Information shown:
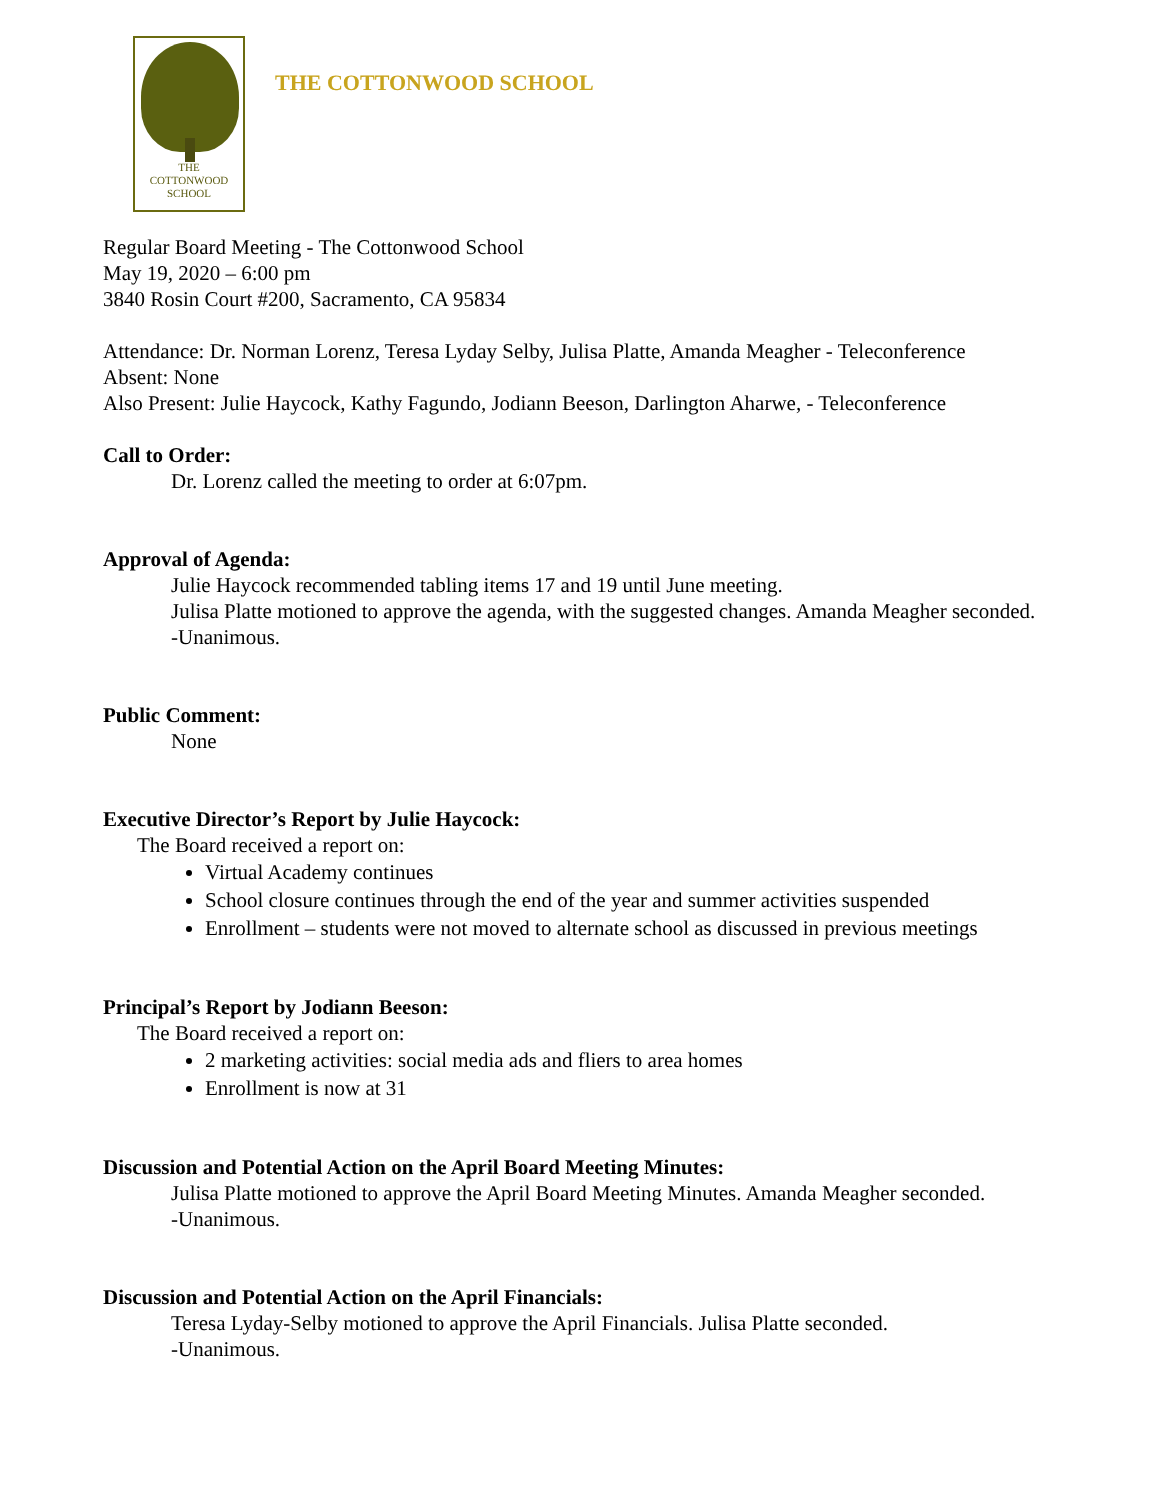THE
COTTONWOOD
SCHOOL
THE COTTONWOOD SCHOOL
Regular Board Meeting - The Cottonwood School
May 19, 2020 – 6:00 pm
3840 Rosin Court #200, Sacramento, CA 95834
Attendance: Dr. Norman Lorenz, Teresa Lyday Selby, Julisa Platte, Amanda Meagher - Teleconference
Absent: None
Also Present: Julie Haycock, Kathy Fagundo, Jodiann Beeson, Darlington Aharwe, - Teleconference
Call to Order:
Dr. Lorenz called the meeting to order at 6:07pm.
Approval of Agenda:
Julie Haycock recommended tabling items 17 and 19 until June meeting.
Julisa Platte motioned to approve the agenda, with the suggested changes. Amanda Meagher seconded.
-Unanimous.
Public Comment:
None
Executive Director’s Report by Julie Haycock:
The Board received a report on:
Virtual Academy continues
School closure continues through the end of the year and summer activities suspended
Enrollment – students were not moved to alternate school as discussed in previous meetings
Principal’s Report by Jodiann Beeson:
The Board received a report on:
2 marketing activities: social media ads and fliers to area homes
Enrollment is now at 31
Discussion and Potential Action on the April Board Meeting Minutes:
Julisa Platte motioned to approve the April Board Meeting Minutes. Amanda Meagher seconded.
-Unanimous.
Discussion and Potential Action on the April Financials:
Teresa Lyday-Selby motioned to approve the April Financials. Julisa Platte seconded.
-Unanimous.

What is expected:
Could you repeat exactly the lines from the first one of the records above through the line containing "School closure continues", leaving out any pictures?

Exercise response:
THE
COTTONWOOD
SCHOOL
THE COTTONWOOD SCHOOL
Regular Board Meeting - The Cottonwood School
May 19, 2020 – 6:00 pm
3840 Rosin Court #200, Sacramento, CA 95834
Attendance: Dr. Norman Lorenz, Teresa Lyday Selby, Julisa Platte, Amanda Meagher - Teleconference
Absent: None
Also Present: Julie Haycock, Kathy Fagundo, Jodiann Beeson, Darlington Aharwe, - Teleconference
Call to Order:
Dr. Lorenz called the meeting to order at 6:07pm.
Approval of Agenda:
Julie Haycock recommended tabling items 17 and 19 until June meeting.
Julisa Platte motioned to approve the agenda, with the suggested changes. Amanda Meagher seconded.
-Unanimous.
Public Comment:
None
Executive Director’s Report by Julie Haycock:
The Board received a report on:
Virtual Academy continues
School closure continues through the end of the year and summer activities suspended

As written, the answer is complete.